With each successful sale, the business takes a commission.
Since then, it has built up a client-base of more than 3,000 after initially starting with 400.
The company has recently bought a Belper-based hat hire business – and from Tuesday, the Derby shop will begin selling and hiring hats.
Mrs Harding said she hoped it would go some way to replacing the service previously offered by Kara's.
She said: "As a local business, we understand the pressures of having to adapt and change as the needs of the customer also changes.
"I believe that with the closure of Kara's we are losing more and more of the independent trades that used to define our high street.
"We want to reassure people that there will still be a place to get fabulous quality hats to hire or buy – including proper artisan hats and fascinators, which will be continuing the tradition of the milliners on our high street.
"It is important now, more than ever, to offer people a service which could very well disappear altogether in the years to come.

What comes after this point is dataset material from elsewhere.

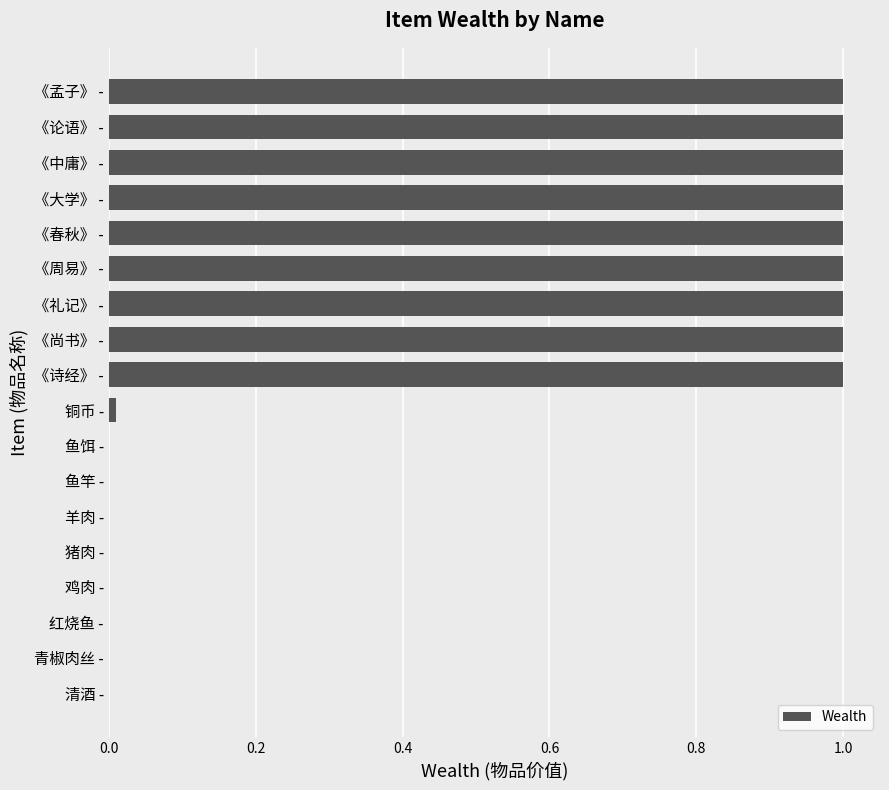

What is the greatest value displayed?

1.0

"With the sad news of Kara's, there is the tradition living on through our business, something which we hope will ensure that there will always be a milliners' business in Derby."

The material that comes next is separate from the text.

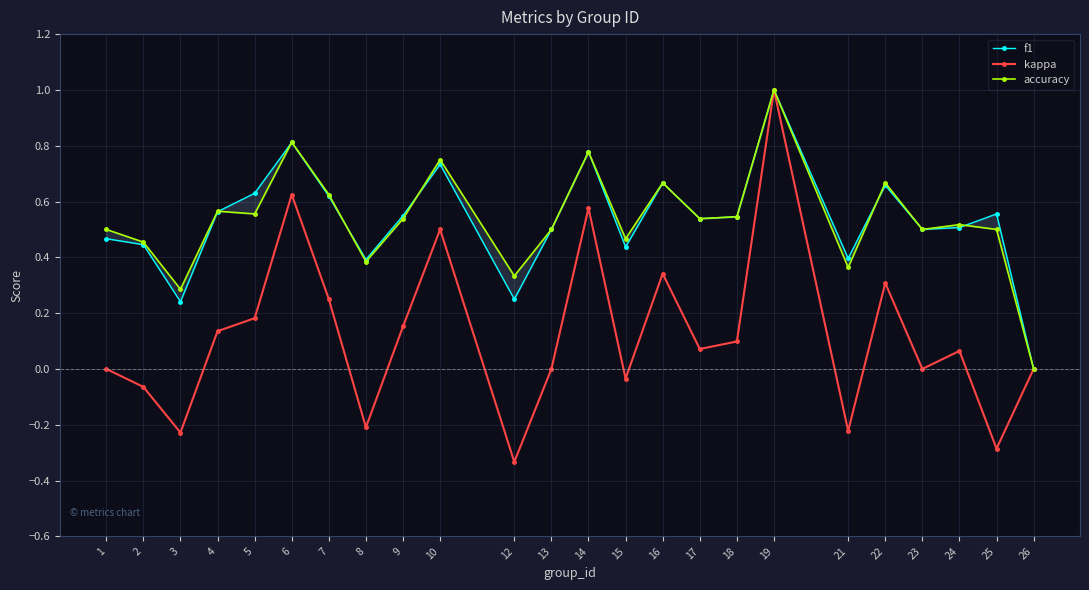

How many lines are shown in the chart?

3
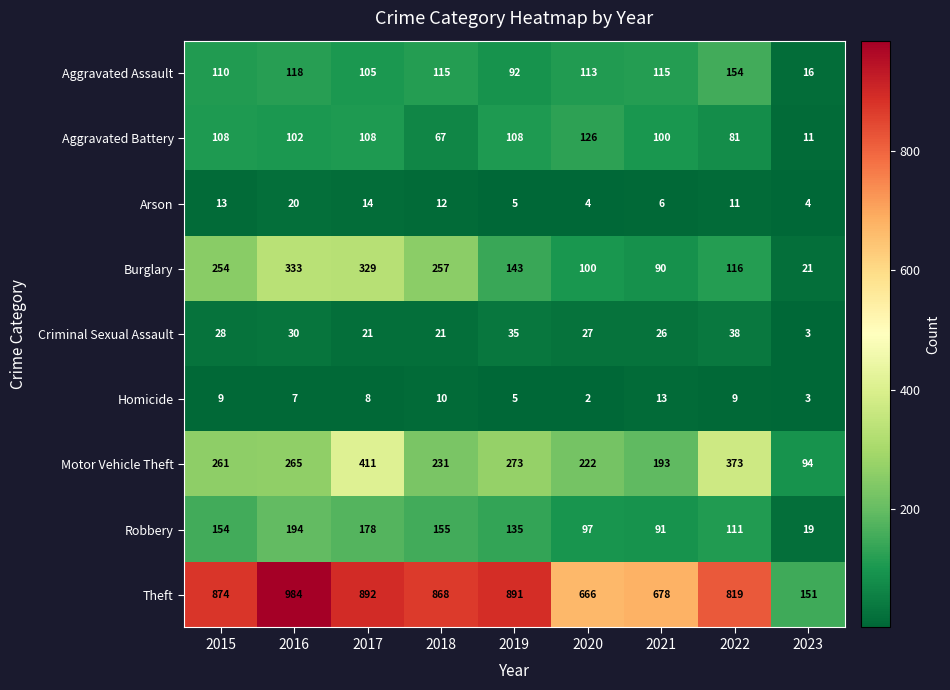

What is the minimum value for Arson?

4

Niki Collins, who had been running Kara's for the past two years, said that the Diamond Jubilee and Olympics had been partly to blame for a drop in trade during the summer months, which eventually forced the shop's closure just months before it was due to celebrate its 60th anniversary.
She is now hoping to run consultation appointments from other nearby business premises after firms offered her space in their units.
In contrast, Pearls and Scarlett has been defying the downturn as consumers have become more willing to look for a bargain.
Mrs Harding said: "Unlike the big high street retailers, we stock a lot of one-off pieces. It's not just clothes – we sell a range of accessories, too.